____ Kutipan Terpilih

Menguji Soliditas Koalisi Pendukung Ahok
A
A
A
Adi Prayitno
Dosen Politik UIN Jakarta dan Peneliti The Political Literacy Institute
SETELAH melalui proses politik yang cukup pelik, akhirnya PDIP bersama Nasdem, Hanura, dan Golkar turut serta mengusung Basuki Tjahaja Purnama alias Ahok dan Djarot Saiful Hidayat sebagai pasangan calon gubernur dan calon wakil gubernur dalam Pilkada DKI Jakarta 2017 mendatang.
Banyak kalangan menilai, setelah PDIP memutuskan mendukung Ahok, gelaran Pilkada DKI Jakarta sebatas seremonial karena pemenangnya sudah bisa diterka. Penilaian tersebut didasarkan pada sejumlah hasil survei mutakhir yang menempatkan Ahok sebagai kandidat yang nyaris tanpa tanding.
Sepintas lalu, tafsir politik semacam ini ada korelasinya jika membaca arah politik secara linear. Dua penantang Ahok, yakni Agus Harimurti Yudhoyono dan Sylviana Murni serta pasangan Anies Baswedan dan Sandiaga Uno masih kalah jauh dari popularitas dan elektabilitas Ahok.
Namun, tak ada yang absolut dalam politik. Apa pun bisa terjadi dalam hitungan detik. Andrew Heywood menyitir ahli politik kenamaan asal Prusia, Otto von Bismarck, dalam Political Theory (1999) menyebut politik sebagai seni kemungkinan (the art of possibilities). Politik dipercaya mampu mengubah sesuatu yang tak mungkin menjadi serba mungkin.
Pernyataan Pilkada DKI Jakarta sudah usai setelah PDIP merapat ke Ahok merupakan pernyataan berlebihan yang mendahului kehendak Tuhan. Apalagi, DKI Jakarta merupakan barometer konstelasi politik nasional yang meniscayakan munculnya kekuatan-kekuatan politik baru yang bergerak dinamis tak terduga.
Salah satu yang akan terus bergerak dinamis yakni soal bagaimana merawat soliditas dukungan pasca-PDIP merapat ke Ahok. Bukan mustahil, masuknya PDIP justru akan merusak suasana batin Golkar, Nasdem, dan Hanura yang sudah kondusif. Dalam konteks inilah, soliditas pendukung Ahok akan diuji guna memenangkan kontestasi elektoral di jantung Ibu Kota.
Ada tiga hal yang bisa dibaca terkait dinamika politik yang akan dihadapi Ahok-Djarot ke depan. Pertama, terkait soliditas antarpartai pendukung. Jika tidak dikelola dengan baik, bangunan koalisi empat partai ini hanya akan menimbulkan friksi dan konflik internal.

________

▶ [Terapkan Hasil Bacaan]:
1. Salin tanpa perubahan bagian teks tentang koalisi pendukung Ahok mulai dari "Namun, tak ada" sampai dengan "dinamis tak terduga.".
2. Terjemahkan kalimat "Politik dipercaya mampu mengubah sesuatu yang tak mungkin menjadi serba mungkin." dari teks tentang koalisi pendukung Ahok ke dalam bahasa Inggris.
Entri yang tercantum di sini tidak ada hubungannya dengan teks tentang koalisi pendukung Ahok.

____ Data Tersedia

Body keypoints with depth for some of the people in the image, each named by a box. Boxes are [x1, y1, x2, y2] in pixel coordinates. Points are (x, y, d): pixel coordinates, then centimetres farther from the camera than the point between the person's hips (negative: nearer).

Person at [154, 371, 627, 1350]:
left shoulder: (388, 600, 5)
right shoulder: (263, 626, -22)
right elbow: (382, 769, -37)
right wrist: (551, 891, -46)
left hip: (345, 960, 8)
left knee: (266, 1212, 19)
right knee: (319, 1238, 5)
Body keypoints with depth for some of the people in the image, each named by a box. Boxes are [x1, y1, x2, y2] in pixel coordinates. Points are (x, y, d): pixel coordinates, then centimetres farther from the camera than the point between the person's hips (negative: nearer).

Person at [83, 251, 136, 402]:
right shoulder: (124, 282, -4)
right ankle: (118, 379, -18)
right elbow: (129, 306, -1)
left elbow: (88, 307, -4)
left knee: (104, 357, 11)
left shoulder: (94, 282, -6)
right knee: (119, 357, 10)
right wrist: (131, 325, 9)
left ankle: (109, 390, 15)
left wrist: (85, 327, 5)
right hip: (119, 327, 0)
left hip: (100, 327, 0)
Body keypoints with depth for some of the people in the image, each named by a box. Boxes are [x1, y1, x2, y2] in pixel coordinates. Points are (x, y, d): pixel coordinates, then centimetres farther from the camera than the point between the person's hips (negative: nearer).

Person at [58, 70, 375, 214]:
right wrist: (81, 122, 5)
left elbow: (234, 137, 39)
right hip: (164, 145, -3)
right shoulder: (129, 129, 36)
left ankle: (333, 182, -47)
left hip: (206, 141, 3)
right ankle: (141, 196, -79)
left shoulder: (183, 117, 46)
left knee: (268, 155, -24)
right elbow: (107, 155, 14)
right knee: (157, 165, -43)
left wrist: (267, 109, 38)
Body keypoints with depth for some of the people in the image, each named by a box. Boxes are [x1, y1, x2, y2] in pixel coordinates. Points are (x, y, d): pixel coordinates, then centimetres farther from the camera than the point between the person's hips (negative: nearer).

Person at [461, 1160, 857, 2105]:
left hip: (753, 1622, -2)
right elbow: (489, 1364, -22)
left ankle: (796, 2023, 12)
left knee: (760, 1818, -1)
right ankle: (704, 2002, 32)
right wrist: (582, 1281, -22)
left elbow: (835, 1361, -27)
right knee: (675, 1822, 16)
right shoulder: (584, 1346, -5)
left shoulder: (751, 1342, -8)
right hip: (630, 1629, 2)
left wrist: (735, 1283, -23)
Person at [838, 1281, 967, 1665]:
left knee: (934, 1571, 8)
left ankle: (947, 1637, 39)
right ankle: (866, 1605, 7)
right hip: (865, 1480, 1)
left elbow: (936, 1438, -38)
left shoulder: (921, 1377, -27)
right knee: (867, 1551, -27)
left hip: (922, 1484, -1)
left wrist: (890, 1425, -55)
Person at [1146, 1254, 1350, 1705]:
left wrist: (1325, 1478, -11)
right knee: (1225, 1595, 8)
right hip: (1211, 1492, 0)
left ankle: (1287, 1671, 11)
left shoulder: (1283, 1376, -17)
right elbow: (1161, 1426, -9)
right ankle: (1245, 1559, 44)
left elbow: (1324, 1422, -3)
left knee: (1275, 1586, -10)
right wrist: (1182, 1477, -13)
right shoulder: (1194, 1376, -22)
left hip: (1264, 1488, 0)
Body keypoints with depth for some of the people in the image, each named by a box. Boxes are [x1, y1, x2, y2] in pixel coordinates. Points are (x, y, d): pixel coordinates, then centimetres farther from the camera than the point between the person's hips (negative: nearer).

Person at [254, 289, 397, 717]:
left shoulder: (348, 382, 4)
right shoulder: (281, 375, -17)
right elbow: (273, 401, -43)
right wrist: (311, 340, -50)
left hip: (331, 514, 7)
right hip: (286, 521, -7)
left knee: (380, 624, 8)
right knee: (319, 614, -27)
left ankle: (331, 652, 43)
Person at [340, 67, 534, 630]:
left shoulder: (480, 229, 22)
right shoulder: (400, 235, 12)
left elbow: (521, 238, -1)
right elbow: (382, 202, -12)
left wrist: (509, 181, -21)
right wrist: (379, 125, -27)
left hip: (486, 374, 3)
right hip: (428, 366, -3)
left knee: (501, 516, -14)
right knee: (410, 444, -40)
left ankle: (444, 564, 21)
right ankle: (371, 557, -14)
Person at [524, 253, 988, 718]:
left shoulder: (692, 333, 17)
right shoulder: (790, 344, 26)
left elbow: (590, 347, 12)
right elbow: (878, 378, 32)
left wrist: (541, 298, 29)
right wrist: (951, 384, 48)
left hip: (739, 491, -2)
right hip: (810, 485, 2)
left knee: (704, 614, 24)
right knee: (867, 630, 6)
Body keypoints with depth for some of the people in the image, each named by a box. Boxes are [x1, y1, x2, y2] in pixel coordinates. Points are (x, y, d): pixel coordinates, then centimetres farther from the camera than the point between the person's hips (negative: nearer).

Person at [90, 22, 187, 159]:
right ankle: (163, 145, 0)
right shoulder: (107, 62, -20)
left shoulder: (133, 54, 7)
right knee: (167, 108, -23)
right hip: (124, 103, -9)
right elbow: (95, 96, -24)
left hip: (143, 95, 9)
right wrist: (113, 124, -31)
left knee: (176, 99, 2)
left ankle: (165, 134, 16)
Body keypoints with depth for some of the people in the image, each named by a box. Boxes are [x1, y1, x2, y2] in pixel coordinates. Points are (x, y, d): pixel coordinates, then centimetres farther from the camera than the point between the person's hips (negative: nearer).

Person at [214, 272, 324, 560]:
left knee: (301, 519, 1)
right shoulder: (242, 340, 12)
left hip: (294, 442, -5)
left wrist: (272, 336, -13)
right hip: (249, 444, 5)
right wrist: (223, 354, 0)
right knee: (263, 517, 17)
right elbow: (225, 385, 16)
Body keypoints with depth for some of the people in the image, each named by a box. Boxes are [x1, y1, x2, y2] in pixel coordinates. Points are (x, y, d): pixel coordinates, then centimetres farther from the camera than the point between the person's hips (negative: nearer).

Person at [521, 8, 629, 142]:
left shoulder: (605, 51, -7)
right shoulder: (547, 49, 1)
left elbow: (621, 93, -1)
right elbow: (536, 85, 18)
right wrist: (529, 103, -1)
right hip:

________

▶ [Jawaban Tiap Tugas]:
1.
Namun, tak ada yang absolut dalam politik. Apa pun bisa terjadi dalam hitungan detik. Andrew Heywood menyitir ahli politik kenamaan asal Prusia, Otto von Bismarck, dalam Political Theory (1999) menyebut politik sebagai seni kemungkinan (the art of possibilities). Politik dipercaya mampu mengubah sesuatu yang tak mungkin menjadi serba mungkin.
Pernyataan Pilkada DKI Jakarta sudah usai setelah PDIP merapat ke Ahok merupakan pernyataan berlebihan yang mendahului kehendak Tuhan. Apalagi, DKI Jakarta merupakan barometer konstelasi politik nasional yang meniscayakan munculnya kekuatan-kekuatan politik baru yang bergerak dinamis tak terduga.

2. Politics is believed to be capable of turning the impossible into the entirely possible.